His sudden edginess told her that wasn’t exactly true. “Nothing?”
He put the kitten back in its carrying cage. “We were just joking around.”
He went over to the hitching rack and began unsaddling his horse. She watched him struggle with the girth, then went over to help him. With a few deft tugs she released the long latigo strap and hauled the saddle off, handing Cody the saddle blanket.
“It wasn’t true anyway,” he muttered, his lower lip stuck out in a pout reminiscent of his preschool days. “Hayden thought I was stupid.”
She untied Rebel and led the horse into the corral, let him loose, then went to unsaddle Boots. “What’s not true?”
“About that green car?”
“Exactly.”
He stubbed his toe in the dirt, the tips of his ears reddening. “I was ’sposed to tell you, but I forgot.”
She took a deep breath to curb her exasperation. “Who told you, Cody?When?”
“Aunt RaeJean called. She told me about a shiny green car that someone races. She saw it in town once.”
“Whose car was it, Cody?”
“It wasn’t true, anyway.” He warily looked up at her, as if he’d realized just how much he’d screwed up, and his voice turned defensive. “She said it belonged to a kid who raced it sometimes.
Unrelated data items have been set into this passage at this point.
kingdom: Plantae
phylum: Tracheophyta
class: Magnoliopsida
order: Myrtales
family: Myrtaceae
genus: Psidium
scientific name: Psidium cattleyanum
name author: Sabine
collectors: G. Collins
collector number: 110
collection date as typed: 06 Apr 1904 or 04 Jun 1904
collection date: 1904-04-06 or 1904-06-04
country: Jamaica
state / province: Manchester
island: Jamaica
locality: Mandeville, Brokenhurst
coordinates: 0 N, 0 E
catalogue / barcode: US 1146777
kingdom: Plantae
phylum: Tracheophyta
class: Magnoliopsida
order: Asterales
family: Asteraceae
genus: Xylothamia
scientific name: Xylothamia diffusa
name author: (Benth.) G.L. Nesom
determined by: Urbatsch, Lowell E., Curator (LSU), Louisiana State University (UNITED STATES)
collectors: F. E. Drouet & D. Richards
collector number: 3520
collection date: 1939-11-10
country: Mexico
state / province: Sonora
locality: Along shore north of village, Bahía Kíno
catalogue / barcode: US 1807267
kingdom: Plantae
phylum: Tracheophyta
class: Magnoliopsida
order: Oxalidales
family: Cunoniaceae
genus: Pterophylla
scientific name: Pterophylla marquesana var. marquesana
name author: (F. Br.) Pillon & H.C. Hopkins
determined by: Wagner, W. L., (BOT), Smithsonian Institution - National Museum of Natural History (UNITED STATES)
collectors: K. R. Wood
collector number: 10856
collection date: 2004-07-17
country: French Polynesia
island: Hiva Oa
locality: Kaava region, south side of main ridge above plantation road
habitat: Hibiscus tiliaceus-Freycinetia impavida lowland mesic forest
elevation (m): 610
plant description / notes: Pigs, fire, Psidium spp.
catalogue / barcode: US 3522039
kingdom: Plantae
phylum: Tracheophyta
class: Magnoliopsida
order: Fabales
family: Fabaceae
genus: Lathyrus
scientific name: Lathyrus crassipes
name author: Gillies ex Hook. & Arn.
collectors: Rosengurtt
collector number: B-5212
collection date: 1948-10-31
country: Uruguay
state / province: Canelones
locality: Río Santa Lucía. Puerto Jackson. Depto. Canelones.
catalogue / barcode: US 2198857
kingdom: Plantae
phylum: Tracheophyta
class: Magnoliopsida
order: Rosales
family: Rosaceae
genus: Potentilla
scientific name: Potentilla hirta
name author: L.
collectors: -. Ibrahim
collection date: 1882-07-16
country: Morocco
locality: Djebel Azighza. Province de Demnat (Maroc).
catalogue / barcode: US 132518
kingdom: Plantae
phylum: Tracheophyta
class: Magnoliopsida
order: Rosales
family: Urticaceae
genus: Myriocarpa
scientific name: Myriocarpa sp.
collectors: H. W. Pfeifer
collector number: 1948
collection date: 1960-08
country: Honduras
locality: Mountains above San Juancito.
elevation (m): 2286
I thought it was sorta cool, so I told Hayden. But that crabby lawyer—the one who goes over to Hayden’s a lot—was there, and he heard me. And he said it was a lie.”
Kristin took a sharp breath as the possibilities became all too clear. She tried for an easy smile. “How on earth would he know that?”
“Because Aunt RaeJean said he was the uncle of the guy with that car.”
It all fell into place. The Gallagher’s lawyer. Ryan’s attentive behavior. The break-in after Ryan had coincidentally canceled their date on Friday night.
Ryan had probably told his father about the Chevy’s fender, and Clint had been stewing about it ever since.
If Clint had set up her father’s murder, he certainly wouldn’t want any possible proof to surface, but the big question was why he would have wanted her dad dead while the money was still missing.
What would he gain? If Dad had supposedly embezzled money, his death would preclude any possibility that he could be forced to either reveal its location or make restitution.
None of this made sense, but dwelling on it kept her from accepting the painful truth that she’d been played for an absolute fool.
As soon as she got the horses put away and settled Cody in the house with his kitten, she stepped out onto the porch with her cell phone and left a message with the secretary at the sheriff’s office.
Wade returned her call minutes later, his voice worried. “Is everything all right out at your place?”
“Believe me, I would’ve called 911 if there was trouble.” She hesitated, knowing it was a long shot. “Aunt RaeJean remembers seeing someone driving a blue-green car similar to the color I described. She saw it a couple of times.”
“Do you have a name? License plate?”
Kristin paced across the porch, her stomach tightening. “No...but she thought the boy was one of Leland Simpson’s nephews.”
He fell silent. “He could have a different last name.”